How to prove that $a^2+b^2+c^2 \geqslant162d^2$ in pyramid

Question

Given a quadrilateral pyramid $S.ABCD$ with the following properties :the base $ABCD$ is a rectangle and $SA$ is perpendicular to the plane $(ABCD)$. Suppose that $G$ is the centroid of the triangle $SBC$ and let $d$ be the distance from $G$ to the plane $(SBD)$.Let $SB=a;BD=b$ and $SD=c$. How to prove that $a^2+b^2+c^2 \geqslant 162d^2$ ?

Answer 1

Let $AD=x$, $AB=y$ and $AS=z$.

Since the distance from $G$ to $(SBD)$ equal to $\frac{1}{3}$ of the distance from $C$ to $(SBD)$, which equal to the distance from $A$ to $(SBD)$, we see that $d$ it's $\frac{1}{3}$ of the altitude $h$ of the pyramid $ASBD$ (from the vertex $A$, of course).

$a=\sqrt{y^2+z^2}$, $b=\sqrt{x^2+y^2}$ and $c=\sqrt{x^2+z^2}$.

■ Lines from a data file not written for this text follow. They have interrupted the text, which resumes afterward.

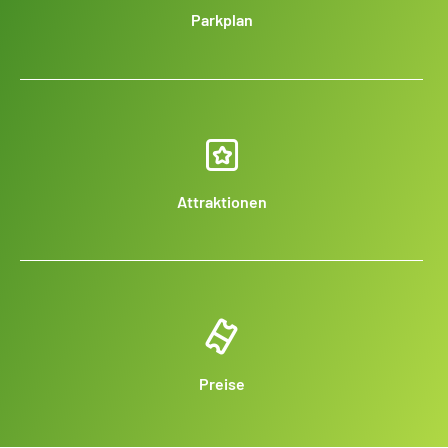
Parkplan
Attraktionen
Preise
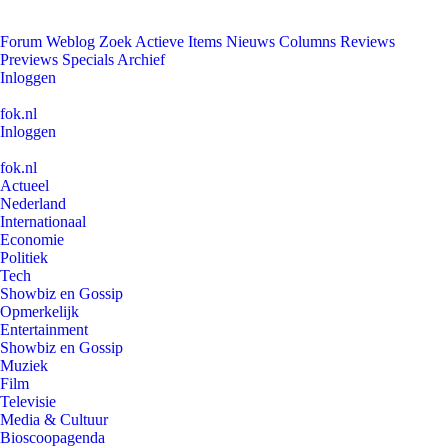
Forum
Weblog
Zoek
Actieve Items
Nieuws
Columns
Reviews
Previews
Specials
Archief
Inloggen
fok.nl
Inloggen
fok.nl
Actueel
Nederland
Internationaal
Economie
Politiek
Tech
Showbiz en Gossip
Opmerkelijk
Entertainment
Showbiz en Gossip
Muziek
Film
Televisie
Media & Cultuur
Bioscoopagenda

Thus, $$S_{\Delta SBD}=\sqrt{p(p-a)(p-b)(p-c)}=\frac{1}{4}\sqrt{2\sum_{cyc}(2a^2b^2-a^4)}=$$ $$=\frac{1}{4}\sqrt{\sum_{cyc}(2(x^2+y^2)(x^2+z^2)-(x^2+y^2)^2)}=\frac{1}{2}\sqrt{x^2y^2+x^2z^2+y^2z^2}.$$ Thus, $$V_{ASBD}=\frac{1}{3}\cdot\frac{1}{2}\sqrt{x^2y^2+x^2z^2+y^2z^2}\cdot h=\frac{h\sqrt{x^2y^2+x^2z^2+y^2z^2}}{6}.$$ In another hand, $$V_{ASBD}=\frac{1}{3}S_{\Delta ABD}\cdot AS=\frac{1}{6}xyz,$$ which says that $$h=\frac{xyz}{\sqrt{x^2y^2+x^2z^2+y^2z^2}},$$ $$d=\frac{xyz}{3\sqrt{x^2y^2+x^2z^2+y^2z^2}}$$ and we need to prove that: $$x^2+y^2+x^2+z^2+y^2+z^2\geq\frac{162x^2y^2z^2}{9(x^2y^2+x^2z^2+y^2z^2)}$$ or $$(x^2+y^2+z^2)(x^2y^2+x^2z^2+y^2z^2)\geq9x^2y^2z^2,$$ which is true by AM-GM: $$(x^2+y^2+z^2)(x^2y^2+x^2z^2+y^2z^2)\geq3\sqrt[3]{x^2y^2z^2}\cdot3\sqrt[3]{x^4y^4z^4}=9x^2y^2z^2.$$ Done!